Given instruction 1:
Return the part of the passage on agricultural extension that opens with the words containing "Other factors that" and closes with "on agricultural extension.", copied word for word.

Document segment:
(begin)
Despite the positive steps to streamline agricultural extension and research, implementation of the project did not satisfactorily meet intended objectives. Information obtained from KII revealed the most significant weakness of unified extension as the attempt to train (through short training courses) extension workers specialized in crops, livestock, fisheries or forestry to provide technical advice in different fields from their professional training. Due to lack of sufficient knowledge, extension workers tended to concentrate on their specialized areas where they were more confident and probably had more interest, at the cost of the other sectors.

Other factors that severely affected project implementation included inadequate counterpart institutional and financial support from government, and public sector restructuring and decentralization that reduced the number of extension staff [28]. As the project got closer to the end, new global thinking and paradigm shift from bureaucratic top-down and supply-driven approaches to extension service delivery to decentralized, participatory and demand-driven approaches was emerging and being fronted [34]. The NAADS program was formulated along such ideas following a report by a government task force on agricultural extension.

The NAADS was created by an Act of Parliament and launched in 2001 as a semi-autonomous institution under the Ministry of Agriculture Animal Industry and Fisheries with responsibility for ensuring access to agricultural knowledge, information and technology by farmers. Implementation of NAADS was in line with on-going national policy frameworks aimed at deepening decentralization of service delivery and poverty alleviation, and transforming agriculture from subsistence to commercial level. Under NAADS, interventions by MAAIF to commercialize agriculture, and in this case aquaculture through supply of free seed and feed, did not improve production and productivity as supplies lacked accompanying technical advice. Institutional considerations, particularly budget allocation and staff capacity, at central and local government levels for effective extension service delivery were not wholly incorporated. Failure of NAADS to fully integrate with existing underfunded decentralized extension service within the districts created a semblance of two parallel extension delivery systems that were in conflict [35], a situation that alienated fish farmers from accessing extension services.
(end)
Records shown:
(begin)
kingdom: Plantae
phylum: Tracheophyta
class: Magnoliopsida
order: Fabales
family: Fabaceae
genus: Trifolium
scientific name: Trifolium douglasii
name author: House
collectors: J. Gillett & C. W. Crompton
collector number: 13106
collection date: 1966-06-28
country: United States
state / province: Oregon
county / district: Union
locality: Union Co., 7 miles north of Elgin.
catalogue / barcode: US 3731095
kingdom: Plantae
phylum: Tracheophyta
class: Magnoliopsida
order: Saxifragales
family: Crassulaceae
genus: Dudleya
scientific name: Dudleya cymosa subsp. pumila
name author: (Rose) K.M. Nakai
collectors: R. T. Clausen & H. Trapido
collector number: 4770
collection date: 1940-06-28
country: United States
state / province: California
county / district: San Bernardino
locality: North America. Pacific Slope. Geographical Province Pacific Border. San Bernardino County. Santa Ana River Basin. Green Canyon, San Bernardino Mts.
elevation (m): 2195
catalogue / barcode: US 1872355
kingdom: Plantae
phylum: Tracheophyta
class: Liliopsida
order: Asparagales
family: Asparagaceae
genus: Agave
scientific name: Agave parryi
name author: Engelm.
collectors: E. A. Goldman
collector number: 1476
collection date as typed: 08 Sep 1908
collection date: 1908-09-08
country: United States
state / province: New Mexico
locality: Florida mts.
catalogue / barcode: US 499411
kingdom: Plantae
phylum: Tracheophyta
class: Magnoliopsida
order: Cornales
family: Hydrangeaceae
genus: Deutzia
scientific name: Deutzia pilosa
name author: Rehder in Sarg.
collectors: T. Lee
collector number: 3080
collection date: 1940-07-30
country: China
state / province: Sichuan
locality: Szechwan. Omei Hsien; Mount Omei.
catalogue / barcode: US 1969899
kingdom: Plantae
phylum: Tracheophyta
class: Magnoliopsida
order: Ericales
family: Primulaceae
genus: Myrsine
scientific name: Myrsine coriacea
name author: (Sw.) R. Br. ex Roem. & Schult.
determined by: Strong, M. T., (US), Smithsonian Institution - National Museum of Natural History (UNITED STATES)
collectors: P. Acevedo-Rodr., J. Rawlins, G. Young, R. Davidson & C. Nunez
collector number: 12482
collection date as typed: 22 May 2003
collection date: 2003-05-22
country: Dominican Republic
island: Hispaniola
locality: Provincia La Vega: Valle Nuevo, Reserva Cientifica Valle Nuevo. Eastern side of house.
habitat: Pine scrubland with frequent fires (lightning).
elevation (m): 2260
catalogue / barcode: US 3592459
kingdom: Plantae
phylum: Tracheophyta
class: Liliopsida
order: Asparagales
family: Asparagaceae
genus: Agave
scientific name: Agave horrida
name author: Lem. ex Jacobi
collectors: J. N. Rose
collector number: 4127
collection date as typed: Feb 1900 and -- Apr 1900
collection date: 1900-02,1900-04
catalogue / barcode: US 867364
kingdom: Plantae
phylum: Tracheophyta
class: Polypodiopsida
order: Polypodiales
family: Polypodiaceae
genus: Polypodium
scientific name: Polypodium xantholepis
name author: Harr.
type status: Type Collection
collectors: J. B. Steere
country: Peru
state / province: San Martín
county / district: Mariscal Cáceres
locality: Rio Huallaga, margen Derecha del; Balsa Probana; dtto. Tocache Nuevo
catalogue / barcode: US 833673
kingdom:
(end)
Given instruction 2:
Recast the lines of the records above as a numbered list, from the line containing "collector number: 12482" through the end of the records, leaving out any blank lines.

Task answer 1:
Other factors that severely affected project implementation included inadequate counterpart institutional and financial support from government, and public sector restructuring and decentralization that reduced the number of extension staff [28]. As the project got closer to the end, new global thinking and paradigm shift from bureaucratic top-down and supply-driven approaches to extension service delivery to decentralized, participatory and demand-driven approaches was emerging and being fronted [34]. The NAADS program was formulated along such ideas following a report by a government task force on agricultural extension.

Task answer 2:
1. collector number: 12482
2. collection date as typed: 22 May 2003
3. collection date: 2003-05-22
4. country: Dominican Republic
5. island: Hispaniola
6. locality: Provincia La Vega: Valle Nuevo, Reserva Cientifica Valle Nuevo. Eastern side of house.
7. habitat: Pine scrubland with frequent fires (lightning).
8. elevation (m): 2260
9. catalogue / barcode: US 3592459
10. kingdom: Plantae
11. phylum: Tracheophyta
12. class: Liliopsida
13. order: Asparagales
14. family: Asparagaceae
15. genus: Agave
16. scientific name: Agave horrida
17. name author: Lem. ex Jacobi
18. collectors: J. N. Rose
19. collector number: 4127
20. collection date as typed: Feb 1900 and -- Apr 1900
21. collection date: 1900-02,1900-04
22. catalogue / barcode: US 867364
23. kingdom: Plantae
24. phylum: Tracheophyta
25. class: Polypodiopsida
26. order: Polypodiales
27. family: Polypodiaceae
28. genus: Polypodium
29. scientific name: Polypodium xantholepis
30. name author: Harr.
31. type status: Type Collection
32. collectors: J. B. Steere
33. country: Peru
34. state / province: San Martín
35. county / district: Mariscal Cáceres
36. locality: Rio Huallaga, margen Derecha del; Balsa Probana; dtto. Tocache Nuevo
37. catalogue / barcode: US 833673
38. kingdom:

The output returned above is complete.